Inflation Is Costing the Typical Household an Extra $300 a Month, Data Shows
- New data reveals that inflation is forcing the typical household to spend roughly $300 more per month than usual.
- Cutting back on costs and getting a side hustle might help reduce the effects of inflation on your budget.
If you're trying to cut costs right now, you're not alone.
It's hardly a secret that inflation has been rampant since mid-2021. And unfortunately, the cost of living could continue to rise.
In fact, many people are being forced to dip into their savings each month just to make ends meet. But what about people who don't have money in savings? Unfortunately, they risk landing in dangerous debt due to circumstances outside their control.
The average U.S. household is now spending an additional $300 per month due to inflation, according to recent data from Moody's Analytics. That number is based on the latest reading from the Consumer Price Index, which rose 7.9% in February on an annual basis.
And the worst part? Moody's says things could get worse before they get better. In light of that, you may want to consider taking the following steps to get through these tricky financial times -- and to avoid gaining a pile of debt in the process.
1. Slash your housing costs
There are certain living costs you may not be able to cut back on. For example, you need to feed your family, and while you can aim to buy less expensive goods, at the end of the day, there's a minimum amount of food you need to provide. Similarly, if you use your car to get to work, you can only reduce your fill-ups by so much.
But you may be able to spend less money on housing each month, which could go a long way toward freeing up cash for other bills. One possibility, if you rent a home and live alone, is to try getting a roommate. If you're a couple who rents and has a spare bedroom, you can go the same route. And if you're a family that owns a home, you can look into renting a portion of it out, like a finished basement. Having someone else chip in for housing expenses could make it easier to pay for things like food and fuel.
You can also look into refinancing your mortgage if you think you're eligible for a lower rate on your home loan than what you're paying today.
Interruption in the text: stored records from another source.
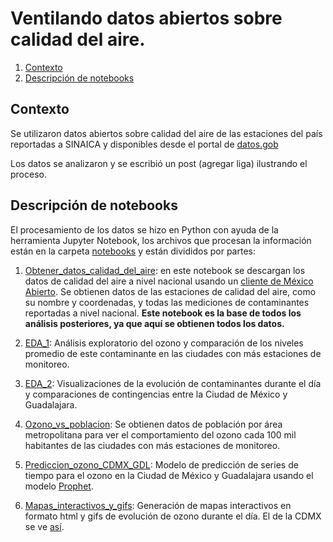 # Ventilando datos abiertos sobre calidad del aire.

<!-- TOC depthFrom:2 orderedList:true -->

1. [Contexto](#contexto)
2. [Descripción de notebooks](#descripción-de-notebooks)

<!-- /TOC -->

## Contexto

Se utilizaron datos abiertos sobre calidad del aire de las estaciones del país reportadas a SINAICA y disponibles desde el portal de [datos.gob](https://datos.gob.mx/)  

Los datos se analizaron y se escribió un post (agregar liga) ilustrando el proceso.

## Descripción de notebooks

El procesamiento de los datos se hizo en Python con ayuda de la herramienta Jupyter Notebook, los archivos que procesan la información están en la carpeta [notebooks](https://github.com/opintel/calidad-del-aire/blob/master/notebooks/) y están divididos por partes:

1. [Obtener_datos_calidad_del_aire](https://github.com/opintel/calidad-del-aire/blob/master/notebooks/1_obtener_datos_calidad_del_aire.ipynb): en este notebook se descargan los datos de calidad del aire a nivel nacional usando un [cliente de México Abierto](https://github.com/mxabierto/api_python_client/tree/master/datosgobmx). Se obtienen datos de las estaciones de calidad del aire, como su nombre y coordenadas, y todas las mediciones de contaminantes reportadas a nivel nacional. **Este notebook es la base de todos los análisis posteriores, ya que aquí se obtienen todos los datos.**

1. [EDA_1](https://github.com/opintel/calidad-del-aire/blob/master/notebooks/2_EDA_1.ipynb): Análisis exploratorio del ozono y comparación de los niveles promedio de este contaminante en las ciudades con más estaciones de monitoreo. 

1. [EDA_2](https://github.com/opintel/calidad-del-aire/blob/master/notebooks/3_EDA_2.ipynb): Visualizaciones de la evolución de contaminantes durante el día y comparaciones de contingencias entre la Ciudad de México y Guadalajara.

1. [Ozono_vs_poblacion](https://github.com/opintel/calidad-del-aire/blob/master/notebooks/4_ozono_vs_poblacion.ipynb): Se obtienen datos de población por área metropolitana para ver el comportamiento del ozono cada 100 mil habitantes de las ciudades con más estaciones de monitoreo.

1. [Prediccion_ozono_CDMX_GDL](https://github.com/opintel/calidad-del-aire/blob/master/notebooks/5_prediccion_ozono_CDMX_GDL.ipynb): Modelo de predicción de series de tiempo para el ozono en la Ciudad de México y Guadalajara usando el modelo [Prophet](https://github.com/facebook/prophet).

1. [Mapas_interactivos_y_gifs](https://github.com/opintel/calidad-del-aire/blob/master/notebooks/6_mapas_interactivos_y_gifs.ipynb): Generación de mapas interactivos en formato html y gifs de evolución de ozono durante el día. El de la CDMX se ve [así](https://github.com/opintel/calidad-del-aire/blob/master/O3_cdmx_compressed.gif).
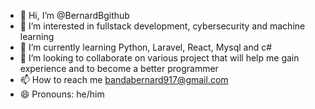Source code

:- 👋 Hi, I’m @BernardBgithub
- 👀 I’m interested in fullstack development, cybersecurity and machine learning
- 🌱 I’m currently learning Python, Laravel, React, Mysql and c#
- 💞️ I’m looking to collaborate on various project that will help me gain experience and to become a better programmer
- 📫 How to reach me bandabernard917@gmail.com
- 😄 Pronouns: he/him

<!---
BernardBgithub/BernardBgithub is a ✨ special ✨ repository because its `README.md` (this file) appears on your GitHub profile.
You can click the Preview link to take a look at your changes.
--->
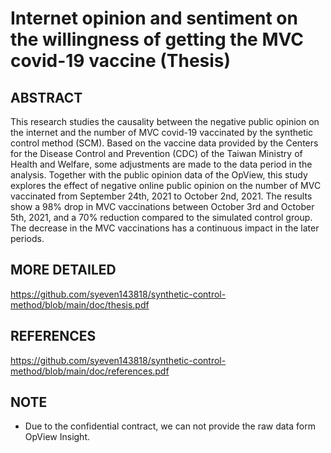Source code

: # Internet opinion and sentiment on the willingness of getting the MVC covid-19 vaccine (Thesis)

## ABSTRACT
This research studies the causality between the negative public opinion on the internet and the number of MVC covid-19 vaccinated by the synthetic control method (SCM). Based on the vaccine data provided by the Centers for the Disease Control and Prevention (CDC) of the Taiwan Ministry of Health and Welfare, some adjustments are made to the data period in the analysis. Together with the public opinion data of the OpView, this study explores the effect of negative online public opinion on the number of MVC vaccinated from September 24th, 2021 to October 2nd, 2021. The results show a 98% drop in MVC vaccinations between October 3rd and October 5th, 2021, and a 70% reduction compared to the simulated control group. The decrease in the MVC vaccinations has a continuous impact in the later periods.


## MORE DETAILED
https://github.com/syeven143818/synthetic-control-method/blob/main/doc/thesis.pdf

## REFERENCES
https://github.com/syeven143818/synthetic-control-method/blob/main/doc/references.pdf

## NOTE
* Due to the confidential contract, we can not provide the raw data form OpView Insight.
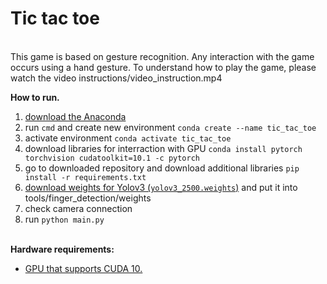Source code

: <h1>Tic tac toe</h1><br/>
This game is based on gesture recognition. Any interaction with the game occurs using a hand gesture. To understand how to play the game, please watch the video instructions/video_instruction.mp4

<b>How to run.</b><br/>
<ol>
  <li><a href = "https://www.anaconda.com/products/individual">download the Anaconda</a></li>
  <li>run <code>cmd</code> and create new environment <code>conda create --name tic_tac_toe</code></li>
  <li>activate environment <code>conda activate tic_tac_toe</code></li>
  <li>download libraries for interraction with GPU <code>conda install pytorch torchvision cudatoolkit=10.1 -c pytorch</code></li>
  <li>go to downloaded repository and download additional libraries <code>pip install -r requirements.txt</code></li>
  <li><a href ="https://drive.google.com/file/d/1XApBSKKATOBsrSxhckA0_Q5tTkZv4ZBv/view?usp=sharing">download weights for Yolov3 (<code>yolov3_2500.weights</code>)</a> and put it into tools/finger_detection/weights</li>
  <li>check camera connection</li>
  <li>run <code>python main.py</code></li>
</ol>
<br/>
<b>Hardware requirements:</b>
<ul>
  <li><a href = "https://en.wikipedia.org/wiki/CUDA">GPU that supports CUDA 10.</a></li>
</ul>
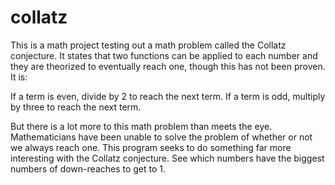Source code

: # collatz

This is a math project testing out a math problem called the Collatz conjecture. It states that two functions can be applied to each number and they are theorized to eventually reach one, though this has not been proven. It is:

If a term is even, divide by 2 to reach the next term.
If a term is odd, multiply by three to reach the next term.

But there is a lot more to this math problem than meets the eye. Mathematicians have been unable to solve the problem of whether or not we always reach one. This program seeks to do something far more interesting with the Collatz conjecture. See which numbers have the biggest numbers of down-reaches to get to 1.
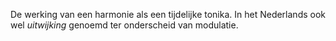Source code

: De werking van een harmonie als een tijdelijke tonika. In het Nederlands ook wel *uitwijking* genoemd ter onderscheid van modulatie.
Although mortgage rates are up this year, they're still fairly competitive from a historical standpoint.
2. Limit nonessential spending
You need to put food on the table at home and travel to and from work. But you don't necessarily need to pay for cable TV if money is tight.
Difficult as it may be to cut back on leisure spending and entertainment, it might be worth it temporarily. Doing so could spell the difference between having to carry a credit card balance at the end of the month or not. It's worth taking a look at your budget to see if there's room to cut back on something you don't need (or don't use a ton), even if it's just for a little while.
3. Get a second job
The U.S. economy is in pretty good shape these days, at least from a labor market perspective. And that extends to the gig economy.
If money has gotten increasingly tight, it may be time to look at supplementing your income with a second job. The good news is that there are many flexible side hustles that allow you to set your own hours and work when you can. If you have childcare constraints, for example, you may be able to find a remote gig or work a few hours outside the house at a time when a partner or friend can look after your kids.
There's no question about it -- it's getting harder and harder for the average U.S. family to pay for basic expenses. It's important to do what you can to avoid debt during this extended bout of inflation, even if it means having to make some sacrifices along the way.